Exact Data
- Type: Private
- Industry: Data broker
- Founded: 2001
- Headquarters: Chicago, Illinois
- Area served: Worldwide
- Key people: Lawrence Organ, CEO
- Products: Postal, Email, and Phone Lists
- Website: www.exactdata.com

= Exact Data =

Exact Data helps small and medium sized businesses acquire customers cost effectively, by selling highly targeted consumer and business email, postal and phone audiences. Exact Data is based in Chicago, Illinois and has offices in Los Angeles, California and Deerfield Beach, Florida.

== History ==
Exact Data was founded in 2001 with the name Custom Offers LLC. The company has operated under several names, including Mosaic Data Solutions and ConsumerBase LLC. The company was renamed Exact Data in 2013. Lawrence Organ is the current CEO.

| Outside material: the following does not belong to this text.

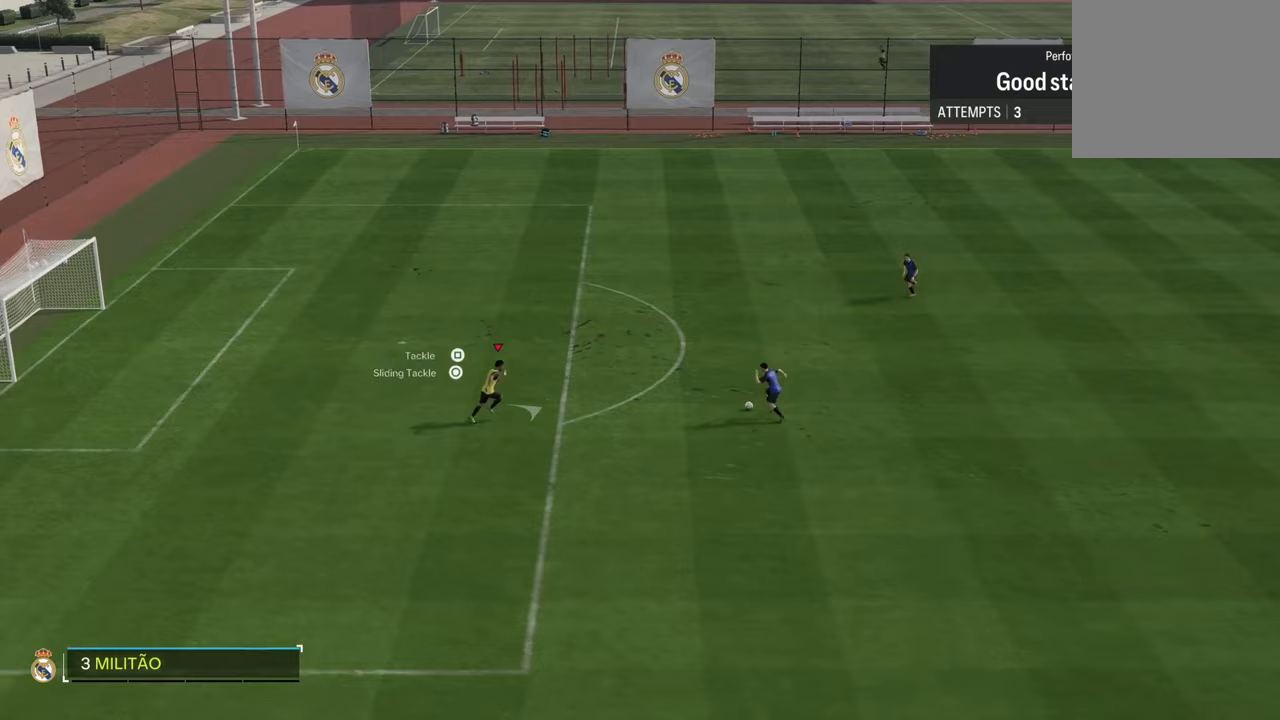
{"dt_ms": 500, "buttons": ["CIRCLE", "R2"], "left_stick": "up-right", "right_stick": "center", "events": [[33, "L3", "up"], [150, "CIRCLE", "down"]]}
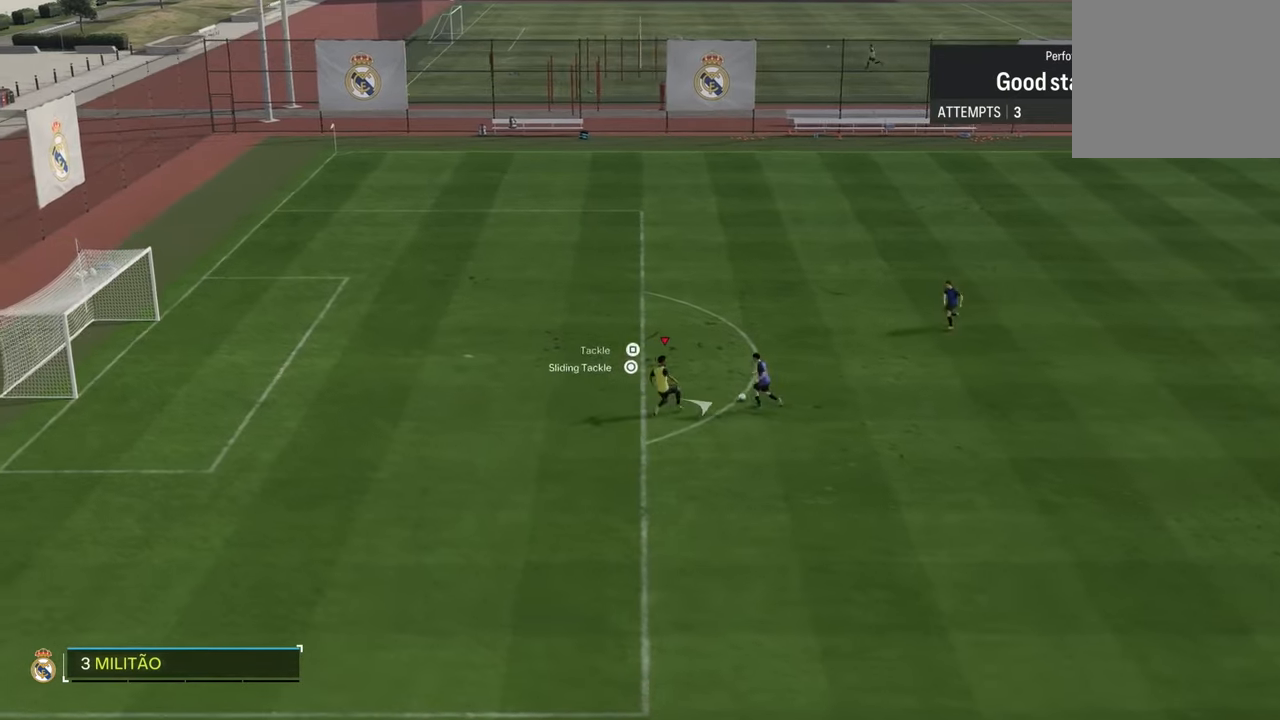
{"dt_ms": 500, "buttons": ["CIRCLE", "R2", "L3"], "left_stick": "up-right", "right_stick": "center", "events": [[50, "L3", "down"]]}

- Founded as Custom Offers LLC, 2001
- Acquired by Mosaic Group, renamed Mosaic Data Solutions, 2002
- Acquired by Organ Worldwide, renamed ConsumerBase LLC, 2003
- Board of Advisors includes Gidon Cohen, Howard Breen, 2003
- Headquartered in Evanston, Illinois. Office in Sterling, Virginia
- Opened technical office in Donetsk, Ukraine 2007
- Jack Kraft added to Board of Advisors, 2006
- Jeff Taylor added to Board of Advisors, 2011
- Ranked No. 1 in data card quality by NextMark, 2 quarters, 2011
- Created ListFinder.com and NetPostmaster.com, 2011
- Robert Blackwell added to Board of Advisors, 2012
- Opened Chicago sales office, 2012
- Created FastCount.com, 2012
- Ranked No. 2,471 (No. 98 in Chicago) on the fifth annual Inc. 500/5000 List of the Nation's Fastest Growing Companies, 2011
- Ranked No. 1,570 (No. 61 in Chicago) on the sixth annual Inc. 500/5000 List of the Nation's Fastest Growing Companies, 2012
- Created ePostmaster.com, 2013
- Ranked No. 1 in data card quality by NextMark, 4 quarters in a row, 2012
- Launched proprietary B2B email and postal database, 2013
- Acquired by Exact Data, merged with Statlistics, March 2013
- Federal Trade Commission sends informal warning letter of possible Fair Credit Report Act Violation, May 2013
- Exact Data mentioned on CBS' 60 Minutes Special, "The Data Brokers: Selling your personal information"
- Ranked No. 3,816 Inc. 500/5000 List of the Nation's Fastest Growing Companies, 2014
- Added social media sales department, 2014
- Ranked No. 1 in data card quality by NextMark for 13 consecutive quarters, 2015
- Los Angeles, CA Sales Office Opened, March 2018
- Boca Raton, FL Sales Office Opened, May 2018
- Florida Sales Office moved from Boca Raton to Deerfield Beach, 2019
- Alerts.com CCPA/privacy compliance tool added to portfolio of products, 2019
Exact Data sources consumer and business data from a national database comprising approximately 210 million names, postal addresses, telephone numbers, and email addresses.

== Products and Services ==
Services include consumer and business mailing, email, and phone lists, modeling, and email marketing deployment and consultation.

== FTC Warns of Possible Privacy Violations ==
On May 7, 2013, the Federal Trade Commission issued a release stating that a test-shopping sting operation through the FTC's Worldwide Privacy Protection Effort indicated that 10 companies, Exact Data ConsumerBase included, were willing to sell consumer information without abiding by the Fair Credit Reporting Act's (FCRA) requirements.

Specifically, it was said that Exact Data ConsumerBase appeared to offer "pre-screened" lists of consumers for use in making firm credit card offers.

The incident aimed to increase awareness and expose data brokerage policies, not necessarily intending to accuse the companies of breaking laws.
According to The Washington Post, “This should help raise awareness,” said Laura Berger, an attorney with the Bureau of Consumer Protection. She declined to comment on whether these or other companies are facing full investigations by the FTC.

No actual data purchases were made, but an informal warning letter was sent to the company, as there was no hard evidence of wrongdoing.